Scathing Honesty

Edna St. Vincent Millay
Edna St. Vincent Millay

‘ve been reading two biographies simultaneously: Edmund Wilson by Jeffrey Meyers  and Savage Beauty: Edna St. Vincent Millay by Nancy Milford. It’s a truly fascinating study. The scion of an upper-middle-class family in Red Bank, NJ, and the genius child of an impoverished single mother from Rockland, Maine, who became, far and away, America’s most famous poet.

She gave readings to sold-out crowds all across the country, and her broadcasts were as popular as FDR’s fireside chats.

To Millay, Wilson was little more than a dalliance that happened to advance her career. For Wilson, she was the raw flame-live wire that transformed his world utterly and completely. She took a prim and proper Princeton boy and made him into an indefatigable satyr, who bedded every woman he possibly could and wrote about it in detail in his memoirs.

To be sure, Wilson was a brilliant literary critic who first brought attention to innumerable great writers: Hemingway, Faulkner, Dos Passos, T.S. Eliot, W.S, Auden, Robert Lowell, and many, many others. But he was not above extolling the work of any woman willing to give him a little nooky. In fairness, he only chose those with real talent.

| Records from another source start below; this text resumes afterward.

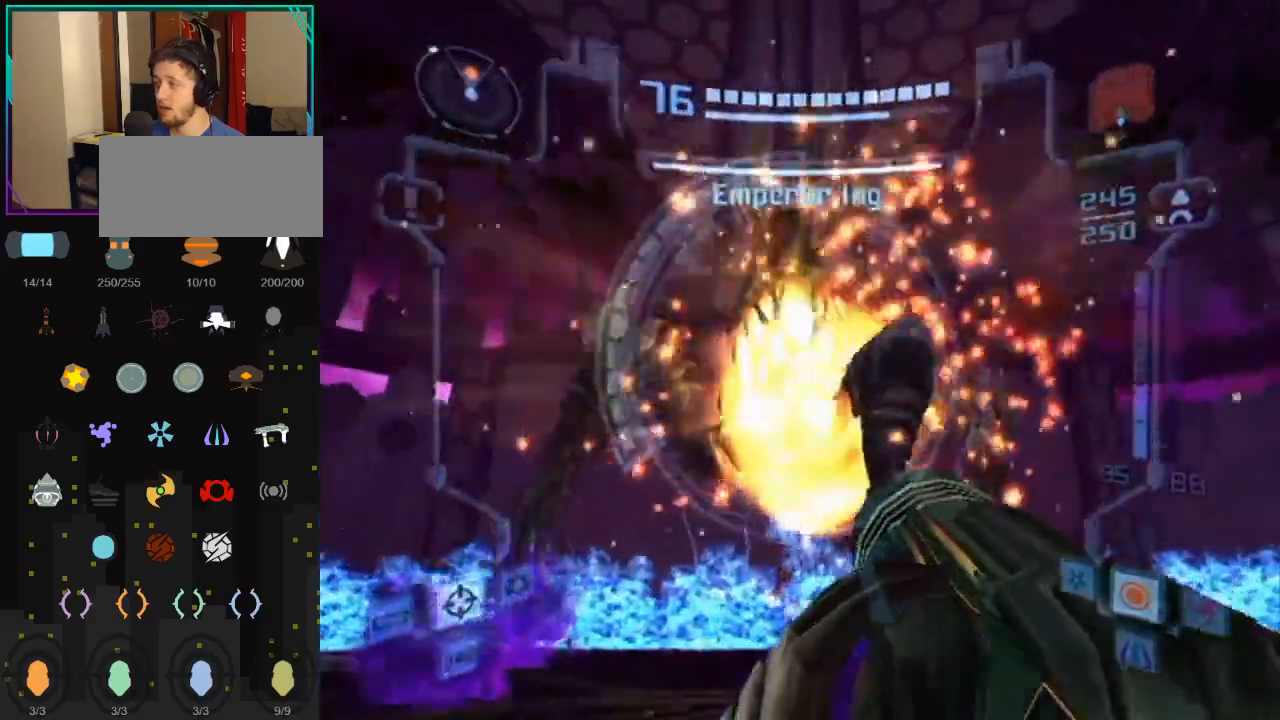
{"buttons": ["L1"], "left_stick": "left", "right_stick": "down", "events": [[433, "right_stick", "down"]]}
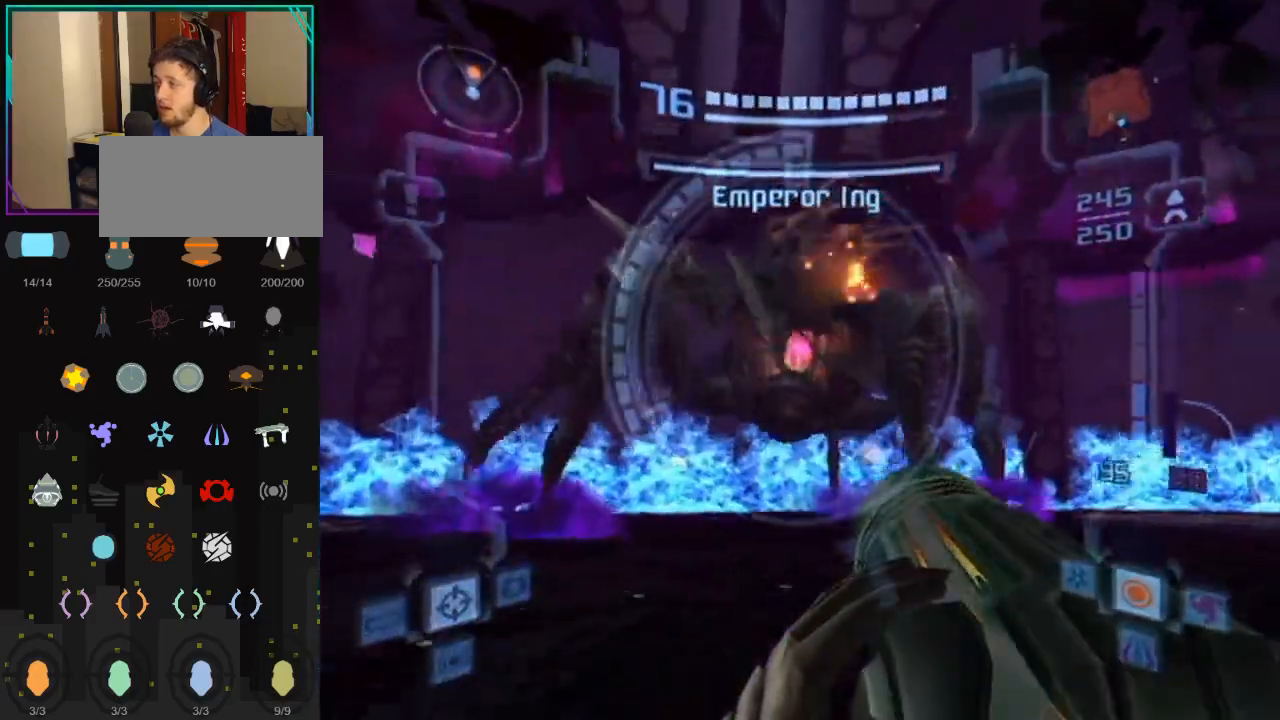
{"buttons": ["L1"], "left_stick": "left", "right_stick": "center", "events": [[33, "right_stick", "center"]]}
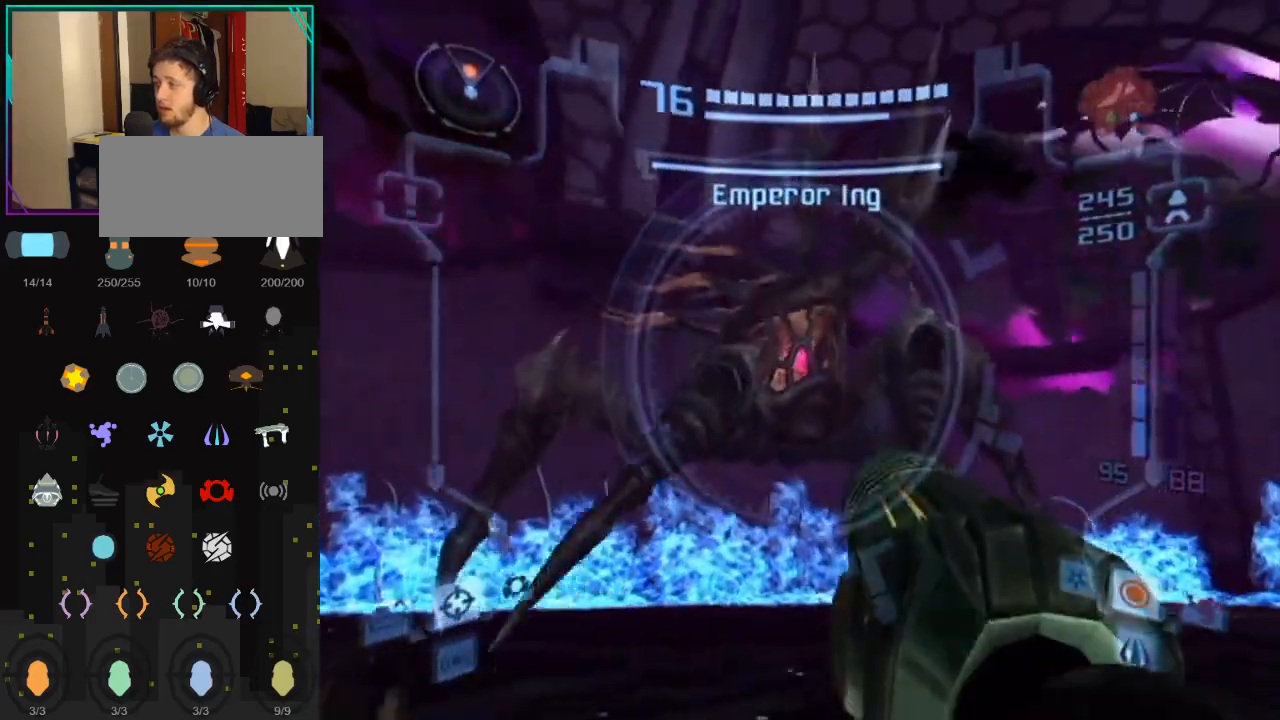
{"buttons": ["L1"], "left_stick": "up-right", "right_stick": "left", "events": [[217, "left_stick", "up"], [333, "left_stick", "up-right"], [400, "right_stick", "left"]]}
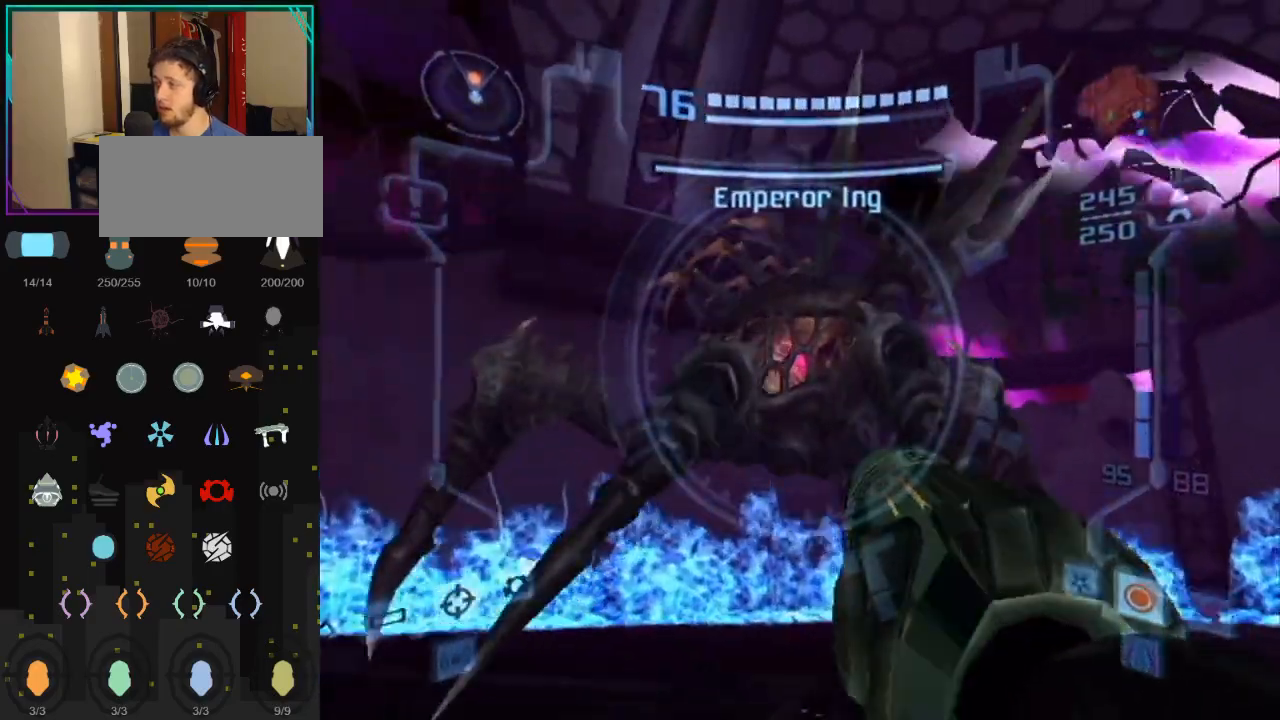
{"buttons": ["A", "L1"], "left_stick": "up", "right_stick": "center", "events": [[100, "right_stick", "center"], [117, "left_stick", "up"], [150, "A", "down"], [233, "left_stick", "up-left"], [450, "left_stick", "up"]]}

Edmund WilsonWhat amazes me is how much luck this stodgy, short, pot-bellied guy had with great-looking women. And he wasn’t even very nice. When your own children call you “Monstro”, you have to wonder if you have a drinking problem. His marriage to Mary McCarthy was an all-out battle between two literary alcoholics who represented each other in their fiction.

That’s the other thing I’ve taken away from this study: Fitzgerald, Hemingway, McCarthy, Wilson — they invariably modeled their characters on people they knew. The people Hemingway depicted in The Sun Also Rises, and those Fitzgerald depicted in Tender is the Night, had their lives transformed forever.

I had not known before that Wilson, my grandmother’s cousin, published a work of fiction that was banned in New York, Memoirs of Hecate County. The offending passages, of course, were taken right out of his journals. They would seem pretty tame today, and I will produce them if a single person asks.

But this brings me to my point: Wilson insisted that his memoirs be published without changing a single word. I can only imagine how difficult this was for his (surprisingly) devoted third wife, Elena, and her daughter Helen, to allow the publication of his infidelities, even in his seventies!

But they did, and I applaud them, and I applaud Cousin Bunny, for their devotion to truth. In his literary criticism, Wilson always discussed an author’s work in relation to his life, and in directing his own literary legacy he showed the same commitment to truth.